A run of records
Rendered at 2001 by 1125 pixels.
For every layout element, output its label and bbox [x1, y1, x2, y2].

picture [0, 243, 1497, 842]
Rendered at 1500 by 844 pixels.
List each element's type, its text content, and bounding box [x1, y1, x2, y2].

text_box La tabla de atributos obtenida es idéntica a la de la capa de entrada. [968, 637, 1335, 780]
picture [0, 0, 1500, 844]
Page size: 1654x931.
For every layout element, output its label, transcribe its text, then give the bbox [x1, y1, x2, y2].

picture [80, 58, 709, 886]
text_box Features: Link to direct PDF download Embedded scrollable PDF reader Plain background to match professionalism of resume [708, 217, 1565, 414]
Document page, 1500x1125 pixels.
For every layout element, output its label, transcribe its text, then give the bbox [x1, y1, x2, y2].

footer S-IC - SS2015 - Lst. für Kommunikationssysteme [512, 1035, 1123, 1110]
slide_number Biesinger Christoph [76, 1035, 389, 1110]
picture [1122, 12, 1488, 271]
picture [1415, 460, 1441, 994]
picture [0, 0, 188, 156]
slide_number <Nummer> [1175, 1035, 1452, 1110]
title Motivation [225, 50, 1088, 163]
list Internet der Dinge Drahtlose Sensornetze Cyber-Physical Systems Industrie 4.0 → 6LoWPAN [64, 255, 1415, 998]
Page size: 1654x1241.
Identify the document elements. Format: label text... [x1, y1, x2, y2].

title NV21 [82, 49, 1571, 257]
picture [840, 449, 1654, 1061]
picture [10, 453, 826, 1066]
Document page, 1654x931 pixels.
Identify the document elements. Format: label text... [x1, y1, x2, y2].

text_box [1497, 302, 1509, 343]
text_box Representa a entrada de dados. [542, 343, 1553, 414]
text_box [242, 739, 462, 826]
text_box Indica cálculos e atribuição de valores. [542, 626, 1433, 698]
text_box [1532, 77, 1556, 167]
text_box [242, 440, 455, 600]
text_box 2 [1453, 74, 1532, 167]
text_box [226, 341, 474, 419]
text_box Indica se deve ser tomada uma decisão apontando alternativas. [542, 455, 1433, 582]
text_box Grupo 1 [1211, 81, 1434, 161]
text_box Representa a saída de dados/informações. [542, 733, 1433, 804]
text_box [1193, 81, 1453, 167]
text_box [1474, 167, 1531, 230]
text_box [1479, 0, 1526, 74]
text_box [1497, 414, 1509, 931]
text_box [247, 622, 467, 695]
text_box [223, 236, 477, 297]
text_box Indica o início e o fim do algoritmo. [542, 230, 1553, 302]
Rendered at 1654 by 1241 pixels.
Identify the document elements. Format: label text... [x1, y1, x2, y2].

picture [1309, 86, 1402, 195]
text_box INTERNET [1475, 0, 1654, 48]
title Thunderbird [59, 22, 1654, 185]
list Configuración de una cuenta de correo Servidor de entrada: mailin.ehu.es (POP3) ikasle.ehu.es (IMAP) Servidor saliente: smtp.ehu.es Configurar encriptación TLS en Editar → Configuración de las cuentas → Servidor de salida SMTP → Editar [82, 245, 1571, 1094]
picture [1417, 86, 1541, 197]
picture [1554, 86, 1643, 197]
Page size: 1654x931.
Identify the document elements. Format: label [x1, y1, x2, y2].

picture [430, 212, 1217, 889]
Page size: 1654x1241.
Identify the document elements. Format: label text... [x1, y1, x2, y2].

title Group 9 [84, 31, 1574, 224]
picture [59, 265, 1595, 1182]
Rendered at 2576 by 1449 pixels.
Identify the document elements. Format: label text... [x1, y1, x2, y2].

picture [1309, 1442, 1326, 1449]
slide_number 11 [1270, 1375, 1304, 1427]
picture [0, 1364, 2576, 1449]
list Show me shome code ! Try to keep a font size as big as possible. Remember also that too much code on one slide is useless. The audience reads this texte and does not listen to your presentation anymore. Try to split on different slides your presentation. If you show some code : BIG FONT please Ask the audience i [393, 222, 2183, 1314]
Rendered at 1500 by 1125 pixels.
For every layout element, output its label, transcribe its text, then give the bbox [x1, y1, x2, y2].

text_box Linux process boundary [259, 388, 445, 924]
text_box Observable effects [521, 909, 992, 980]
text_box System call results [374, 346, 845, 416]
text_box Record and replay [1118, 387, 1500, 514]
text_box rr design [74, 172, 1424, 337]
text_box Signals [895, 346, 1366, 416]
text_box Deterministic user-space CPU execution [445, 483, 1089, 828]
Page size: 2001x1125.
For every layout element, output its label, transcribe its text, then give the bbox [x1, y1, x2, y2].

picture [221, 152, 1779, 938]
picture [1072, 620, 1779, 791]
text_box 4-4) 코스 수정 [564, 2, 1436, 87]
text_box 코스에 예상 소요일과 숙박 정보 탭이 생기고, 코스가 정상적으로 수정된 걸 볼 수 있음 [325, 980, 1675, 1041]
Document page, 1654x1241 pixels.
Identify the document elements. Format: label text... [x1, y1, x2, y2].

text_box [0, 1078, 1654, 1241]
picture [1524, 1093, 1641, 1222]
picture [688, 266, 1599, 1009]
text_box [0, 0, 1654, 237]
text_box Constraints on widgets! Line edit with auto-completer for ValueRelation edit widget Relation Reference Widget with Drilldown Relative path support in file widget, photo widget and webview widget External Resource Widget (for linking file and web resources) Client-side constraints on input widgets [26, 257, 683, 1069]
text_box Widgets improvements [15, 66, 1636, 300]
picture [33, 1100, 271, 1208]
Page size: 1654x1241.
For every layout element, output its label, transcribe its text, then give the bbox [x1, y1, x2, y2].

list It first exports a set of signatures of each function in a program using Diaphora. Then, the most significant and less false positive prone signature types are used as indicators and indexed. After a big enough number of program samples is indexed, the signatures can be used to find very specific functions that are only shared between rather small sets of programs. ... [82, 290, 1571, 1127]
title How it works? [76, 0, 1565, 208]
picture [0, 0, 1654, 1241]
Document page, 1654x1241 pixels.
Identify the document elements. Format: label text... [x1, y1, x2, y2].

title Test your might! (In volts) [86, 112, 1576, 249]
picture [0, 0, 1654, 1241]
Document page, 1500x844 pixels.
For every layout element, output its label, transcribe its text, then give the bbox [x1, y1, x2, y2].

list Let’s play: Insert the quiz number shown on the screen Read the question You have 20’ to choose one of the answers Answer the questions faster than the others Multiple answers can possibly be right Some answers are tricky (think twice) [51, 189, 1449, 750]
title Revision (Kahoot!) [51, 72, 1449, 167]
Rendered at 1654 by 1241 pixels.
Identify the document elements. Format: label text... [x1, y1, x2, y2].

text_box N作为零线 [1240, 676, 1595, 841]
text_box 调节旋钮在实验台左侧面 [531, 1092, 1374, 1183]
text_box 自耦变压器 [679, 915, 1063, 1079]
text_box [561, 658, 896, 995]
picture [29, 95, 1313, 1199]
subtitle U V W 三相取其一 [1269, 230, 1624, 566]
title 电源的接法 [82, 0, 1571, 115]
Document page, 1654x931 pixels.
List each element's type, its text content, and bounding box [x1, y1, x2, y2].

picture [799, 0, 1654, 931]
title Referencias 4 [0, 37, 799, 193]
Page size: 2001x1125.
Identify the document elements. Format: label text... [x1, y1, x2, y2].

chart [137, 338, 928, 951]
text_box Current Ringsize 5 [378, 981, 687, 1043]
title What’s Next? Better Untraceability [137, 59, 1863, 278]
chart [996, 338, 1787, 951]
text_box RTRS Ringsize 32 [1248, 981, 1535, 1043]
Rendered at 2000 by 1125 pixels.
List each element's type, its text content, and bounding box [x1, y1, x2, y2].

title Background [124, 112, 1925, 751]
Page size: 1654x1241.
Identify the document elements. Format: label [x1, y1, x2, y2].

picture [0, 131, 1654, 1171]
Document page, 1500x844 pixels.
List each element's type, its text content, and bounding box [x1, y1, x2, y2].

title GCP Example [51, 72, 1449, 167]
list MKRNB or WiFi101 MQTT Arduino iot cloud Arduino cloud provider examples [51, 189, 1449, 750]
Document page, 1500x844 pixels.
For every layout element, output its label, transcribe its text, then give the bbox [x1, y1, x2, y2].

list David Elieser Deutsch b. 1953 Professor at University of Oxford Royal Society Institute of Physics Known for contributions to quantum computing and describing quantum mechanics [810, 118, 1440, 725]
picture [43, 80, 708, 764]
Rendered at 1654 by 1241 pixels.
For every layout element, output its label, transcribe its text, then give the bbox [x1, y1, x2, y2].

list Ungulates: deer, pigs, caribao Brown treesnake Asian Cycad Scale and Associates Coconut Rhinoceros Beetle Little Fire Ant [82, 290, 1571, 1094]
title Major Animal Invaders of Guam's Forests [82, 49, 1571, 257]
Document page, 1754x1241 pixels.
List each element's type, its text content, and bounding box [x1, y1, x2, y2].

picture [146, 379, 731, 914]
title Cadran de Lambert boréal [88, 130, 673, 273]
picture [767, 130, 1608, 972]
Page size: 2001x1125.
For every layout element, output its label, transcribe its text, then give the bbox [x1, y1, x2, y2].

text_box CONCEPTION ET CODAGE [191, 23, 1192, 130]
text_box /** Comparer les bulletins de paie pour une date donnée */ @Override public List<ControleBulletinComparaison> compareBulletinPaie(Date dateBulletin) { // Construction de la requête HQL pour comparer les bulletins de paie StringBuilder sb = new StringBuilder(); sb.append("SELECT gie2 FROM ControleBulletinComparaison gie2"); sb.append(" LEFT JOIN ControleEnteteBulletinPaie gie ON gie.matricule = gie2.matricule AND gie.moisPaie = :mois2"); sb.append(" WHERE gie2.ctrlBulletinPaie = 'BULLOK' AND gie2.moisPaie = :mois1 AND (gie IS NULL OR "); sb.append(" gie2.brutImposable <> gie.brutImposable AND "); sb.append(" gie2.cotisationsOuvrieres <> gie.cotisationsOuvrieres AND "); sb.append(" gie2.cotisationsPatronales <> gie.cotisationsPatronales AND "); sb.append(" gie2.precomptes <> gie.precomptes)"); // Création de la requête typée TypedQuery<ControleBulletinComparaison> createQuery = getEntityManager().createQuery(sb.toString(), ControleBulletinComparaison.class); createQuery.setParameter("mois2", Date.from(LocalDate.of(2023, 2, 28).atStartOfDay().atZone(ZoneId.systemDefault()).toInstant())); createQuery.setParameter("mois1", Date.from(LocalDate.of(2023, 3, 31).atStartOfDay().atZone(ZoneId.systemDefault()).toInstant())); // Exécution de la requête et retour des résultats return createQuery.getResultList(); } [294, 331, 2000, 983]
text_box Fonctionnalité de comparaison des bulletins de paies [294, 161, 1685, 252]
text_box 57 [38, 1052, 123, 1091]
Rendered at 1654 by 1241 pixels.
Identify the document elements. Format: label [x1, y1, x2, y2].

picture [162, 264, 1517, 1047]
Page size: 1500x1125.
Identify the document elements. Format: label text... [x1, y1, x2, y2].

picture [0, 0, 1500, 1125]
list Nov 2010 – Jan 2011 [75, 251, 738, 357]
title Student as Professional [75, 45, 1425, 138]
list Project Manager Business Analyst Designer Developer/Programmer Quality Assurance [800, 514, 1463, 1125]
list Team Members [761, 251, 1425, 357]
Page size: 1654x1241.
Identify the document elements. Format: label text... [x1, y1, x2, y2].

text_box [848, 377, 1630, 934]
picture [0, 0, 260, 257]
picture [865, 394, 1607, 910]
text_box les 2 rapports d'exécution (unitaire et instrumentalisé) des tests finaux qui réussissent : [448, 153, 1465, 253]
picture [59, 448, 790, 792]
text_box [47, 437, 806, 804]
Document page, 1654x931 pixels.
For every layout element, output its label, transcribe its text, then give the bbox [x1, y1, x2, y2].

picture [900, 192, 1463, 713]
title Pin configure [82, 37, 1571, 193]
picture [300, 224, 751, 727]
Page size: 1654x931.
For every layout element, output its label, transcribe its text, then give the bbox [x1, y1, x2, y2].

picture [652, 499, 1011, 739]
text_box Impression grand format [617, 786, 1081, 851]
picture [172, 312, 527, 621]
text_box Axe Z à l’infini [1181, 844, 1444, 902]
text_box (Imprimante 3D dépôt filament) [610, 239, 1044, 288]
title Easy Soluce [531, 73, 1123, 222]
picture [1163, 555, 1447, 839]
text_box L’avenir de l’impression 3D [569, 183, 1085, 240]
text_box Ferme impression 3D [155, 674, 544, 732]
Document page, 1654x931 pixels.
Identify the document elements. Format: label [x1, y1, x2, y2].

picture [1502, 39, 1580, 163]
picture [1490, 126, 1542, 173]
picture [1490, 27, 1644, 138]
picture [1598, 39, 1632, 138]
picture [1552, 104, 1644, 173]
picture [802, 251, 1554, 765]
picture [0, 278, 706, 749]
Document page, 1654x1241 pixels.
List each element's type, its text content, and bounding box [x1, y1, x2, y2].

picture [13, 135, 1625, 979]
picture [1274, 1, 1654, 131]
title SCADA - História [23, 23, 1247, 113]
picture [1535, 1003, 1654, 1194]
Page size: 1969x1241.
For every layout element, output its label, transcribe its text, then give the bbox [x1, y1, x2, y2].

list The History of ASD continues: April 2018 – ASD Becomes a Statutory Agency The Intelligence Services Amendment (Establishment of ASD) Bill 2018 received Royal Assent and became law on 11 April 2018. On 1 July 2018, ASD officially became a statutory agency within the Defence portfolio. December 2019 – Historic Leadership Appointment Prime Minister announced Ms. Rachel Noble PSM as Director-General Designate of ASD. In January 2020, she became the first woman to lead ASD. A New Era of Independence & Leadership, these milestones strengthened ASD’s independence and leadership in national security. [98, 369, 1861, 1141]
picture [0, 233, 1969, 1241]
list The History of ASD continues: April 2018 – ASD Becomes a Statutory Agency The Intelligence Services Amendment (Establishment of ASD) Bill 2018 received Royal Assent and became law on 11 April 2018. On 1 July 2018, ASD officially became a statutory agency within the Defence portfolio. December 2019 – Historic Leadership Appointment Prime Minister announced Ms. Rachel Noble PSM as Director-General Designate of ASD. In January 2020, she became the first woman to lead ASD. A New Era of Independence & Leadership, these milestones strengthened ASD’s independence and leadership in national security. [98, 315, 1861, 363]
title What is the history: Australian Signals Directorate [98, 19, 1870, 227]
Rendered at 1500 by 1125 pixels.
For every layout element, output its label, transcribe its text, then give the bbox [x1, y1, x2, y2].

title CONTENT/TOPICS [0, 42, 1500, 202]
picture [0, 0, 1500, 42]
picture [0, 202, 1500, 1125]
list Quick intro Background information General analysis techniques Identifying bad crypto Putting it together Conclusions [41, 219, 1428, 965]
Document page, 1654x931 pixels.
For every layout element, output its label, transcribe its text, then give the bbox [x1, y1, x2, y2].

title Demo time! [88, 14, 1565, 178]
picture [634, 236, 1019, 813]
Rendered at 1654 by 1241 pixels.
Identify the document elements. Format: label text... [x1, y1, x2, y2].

## Exercise task:
Lay out the material as a JSON list of strings with one string per line and blank lines left out. Begin at its first line and stop after the line that contains "picture [0, 0, 1500, 844]".

## Task solution:
[
  "Rendered at 2001 by 1125 pixels.",
  "For every layout element, output its label and bbox [x1, y1, x2, y2].",
  "picture [0, 243, 1497, 842]",
  "Rendered at 1500 by 844 pixels.",
  "List each element's type, its text content, and bounding box [x1, y1, x2, y2].",
  "text_box La tabla de atributos obtenida es idéntica a la de la capa de entrada. [968, 637, 1335, 780]",
  "picture [0, 0, 1500, 844]"
]